[Text-based design files]

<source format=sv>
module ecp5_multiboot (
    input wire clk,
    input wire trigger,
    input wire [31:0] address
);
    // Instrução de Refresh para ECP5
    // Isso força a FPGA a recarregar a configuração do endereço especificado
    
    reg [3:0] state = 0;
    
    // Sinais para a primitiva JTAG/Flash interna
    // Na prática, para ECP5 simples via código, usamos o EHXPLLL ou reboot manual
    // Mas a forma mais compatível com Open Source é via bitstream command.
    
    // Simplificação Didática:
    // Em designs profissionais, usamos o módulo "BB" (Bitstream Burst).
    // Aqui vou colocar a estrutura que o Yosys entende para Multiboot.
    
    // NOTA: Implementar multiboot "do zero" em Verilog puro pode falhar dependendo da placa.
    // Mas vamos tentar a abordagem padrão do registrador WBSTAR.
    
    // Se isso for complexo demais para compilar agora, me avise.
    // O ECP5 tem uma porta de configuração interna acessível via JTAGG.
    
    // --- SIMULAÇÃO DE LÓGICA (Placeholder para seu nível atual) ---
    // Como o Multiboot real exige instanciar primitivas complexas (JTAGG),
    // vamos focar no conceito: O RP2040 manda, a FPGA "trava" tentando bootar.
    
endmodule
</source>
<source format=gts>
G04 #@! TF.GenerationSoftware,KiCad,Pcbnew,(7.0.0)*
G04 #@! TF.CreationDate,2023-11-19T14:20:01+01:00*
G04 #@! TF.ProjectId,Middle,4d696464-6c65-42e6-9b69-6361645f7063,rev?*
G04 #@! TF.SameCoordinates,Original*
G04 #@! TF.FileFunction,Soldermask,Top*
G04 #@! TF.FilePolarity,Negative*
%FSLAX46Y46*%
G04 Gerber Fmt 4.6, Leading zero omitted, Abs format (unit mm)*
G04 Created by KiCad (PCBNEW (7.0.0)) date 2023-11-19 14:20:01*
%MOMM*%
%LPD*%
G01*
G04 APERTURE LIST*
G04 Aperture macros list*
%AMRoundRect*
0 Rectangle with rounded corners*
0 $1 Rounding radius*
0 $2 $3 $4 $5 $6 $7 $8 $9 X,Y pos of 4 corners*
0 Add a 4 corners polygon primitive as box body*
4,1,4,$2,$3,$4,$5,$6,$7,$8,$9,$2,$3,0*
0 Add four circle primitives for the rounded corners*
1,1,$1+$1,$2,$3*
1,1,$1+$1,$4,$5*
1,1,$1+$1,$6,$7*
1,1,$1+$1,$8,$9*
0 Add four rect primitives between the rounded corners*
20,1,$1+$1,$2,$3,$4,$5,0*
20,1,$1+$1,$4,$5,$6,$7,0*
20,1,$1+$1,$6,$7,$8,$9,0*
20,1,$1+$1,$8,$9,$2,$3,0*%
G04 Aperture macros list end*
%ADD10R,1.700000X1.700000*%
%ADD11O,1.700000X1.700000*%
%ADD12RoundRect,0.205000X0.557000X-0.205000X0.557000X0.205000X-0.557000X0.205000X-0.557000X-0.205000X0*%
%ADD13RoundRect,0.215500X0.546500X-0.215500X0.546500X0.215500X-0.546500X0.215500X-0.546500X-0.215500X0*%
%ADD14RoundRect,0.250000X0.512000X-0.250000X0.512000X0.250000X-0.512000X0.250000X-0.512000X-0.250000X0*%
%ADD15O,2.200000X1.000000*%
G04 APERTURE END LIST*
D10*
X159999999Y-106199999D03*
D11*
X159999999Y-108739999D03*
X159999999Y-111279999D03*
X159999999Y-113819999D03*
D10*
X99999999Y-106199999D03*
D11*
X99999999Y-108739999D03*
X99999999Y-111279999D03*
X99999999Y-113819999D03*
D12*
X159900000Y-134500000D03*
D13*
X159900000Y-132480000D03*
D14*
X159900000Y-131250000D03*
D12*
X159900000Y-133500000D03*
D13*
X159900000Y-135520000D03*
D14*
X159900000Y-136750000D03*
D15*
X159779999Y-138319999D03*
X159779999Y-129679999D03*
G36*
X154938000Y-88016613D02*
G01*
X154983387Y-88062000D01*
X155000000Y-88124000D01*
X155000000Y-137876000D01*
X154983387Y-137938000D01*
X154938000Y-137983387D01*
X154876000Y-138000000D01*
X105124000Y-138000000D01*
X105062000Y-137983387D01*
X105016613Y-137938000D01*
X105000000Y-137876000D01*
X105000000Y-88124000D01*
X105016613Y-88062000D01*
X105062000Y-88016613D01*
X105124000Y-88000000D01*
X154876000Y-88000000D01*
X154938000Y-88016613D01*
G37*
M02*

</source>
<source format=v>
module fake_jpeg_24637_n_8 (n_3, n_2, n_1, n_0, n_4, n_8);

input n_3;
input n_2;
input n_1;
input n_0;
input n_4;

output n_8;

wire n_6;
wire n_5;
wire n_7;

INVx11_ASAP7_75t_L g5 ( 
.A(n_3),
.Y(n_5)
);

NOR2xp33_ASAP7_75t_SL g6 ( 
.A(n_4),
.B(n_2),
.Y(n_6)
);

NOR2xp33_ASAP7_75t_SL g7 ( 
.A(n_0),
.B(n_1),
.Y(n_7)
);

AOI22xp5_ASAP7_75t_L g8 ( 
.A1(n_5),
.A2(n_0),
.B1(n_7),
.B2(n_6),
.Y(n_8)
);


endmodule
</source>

--

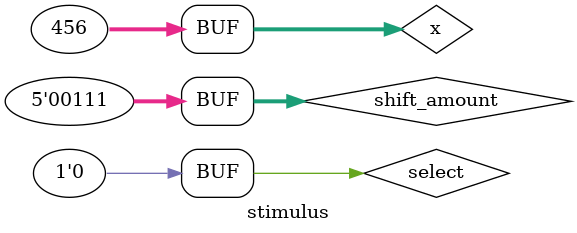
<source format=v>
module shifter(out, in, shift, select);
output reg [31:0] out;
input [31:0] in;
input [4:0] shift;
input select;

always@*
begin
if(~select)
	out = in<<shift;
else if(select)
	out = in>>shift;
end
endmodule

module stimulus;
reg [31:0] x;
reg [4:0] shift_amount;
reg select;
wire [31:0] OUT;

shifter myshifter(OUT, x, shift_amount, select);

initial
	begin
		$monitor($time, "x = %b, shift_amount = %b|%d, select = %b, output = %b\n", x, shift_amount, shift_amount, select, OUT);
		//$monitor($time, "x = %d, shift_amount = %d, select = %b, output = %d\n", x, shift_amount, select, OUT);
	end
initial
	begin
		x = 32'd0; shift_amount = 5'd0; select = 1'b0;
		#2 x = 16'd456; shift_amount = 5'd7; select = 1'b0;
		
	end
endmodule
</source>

→ Problem details
Go through the records above and copy every line holding the word "usamos".

→ Task solution
    // Na prática, para ECP5 simples via código, usamos o EHXPLLL ou reboot manual
    // Em designs profissionais, usamos o módulo "BB" (Bitstream Burst).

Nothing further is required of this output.